ソニーの売上高は連結ベースで約8兆円もの規模まで拡大し、もはや単なるAV機器メーカからは脱皮している。「ハードとソフトは車の両輪」を標榜し、1989年に48億ドルで買収したコロンビア映画、さらに1994年に発売したゲーム機「プレイステーション」が業績に大きく寄与しているのである。2002年のプレイステーションの売上高はハード、ソフトを合わせて1兆円に達したという。ソフト開発会社の市販ソフトも含めると、世界で2兆円を超える規模である。ゲーム機への進出に際しての任天堂との軋轢、大賀のリーダシップは本書に詳しい。

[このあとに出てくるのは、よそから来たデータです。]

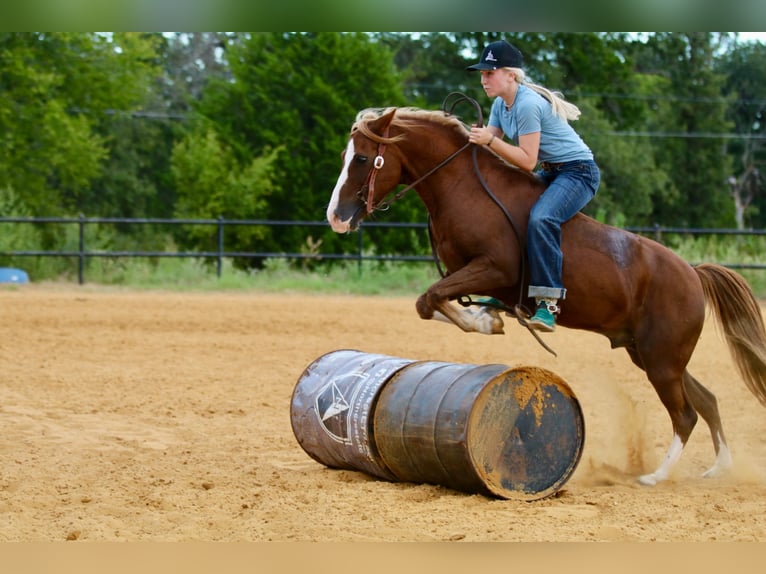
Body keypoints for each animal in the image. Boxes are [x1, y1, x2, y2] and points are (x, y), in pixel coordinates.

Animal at [325, 104, 766, 486]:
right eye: (345, 156)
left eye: (362, 158)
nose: (336, 217)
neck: (466, 188)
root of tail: (691, 273)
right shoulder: (468, 275)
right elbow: (428, 302)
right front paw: (489, 317)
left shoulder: (494, 269)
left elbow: (432, 298)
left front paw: (489, 320)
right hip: (652, 354)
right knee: (707, 400)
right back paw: (719, 468)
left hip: (661, 359)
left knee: (686, 414)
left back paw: (656, 476)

今や、音楽媒体といえばCDが当たり前であるが、このCDの開発は、1978年オランダのフィリップス本社を訪ねることから始まった。両者の規格の調整は大変だったという。大きな対立は記録時間の長さであった。フィリップスは60分を主張し、ソニーは「記録時間の長さは音楽の楽曲の時間から逆算して決めるべきだ」と主張する。当時、LPレコードではベートーベンの交響曲「第九」の収録に困っており、「主要な楽曲をコンパクトディスク1枚に収めるには直径12センチで75分間の容量が必要だ」と大賀は強く訴えたのだ。結局この主張が入れられた。音楽家としての面目躍如だ。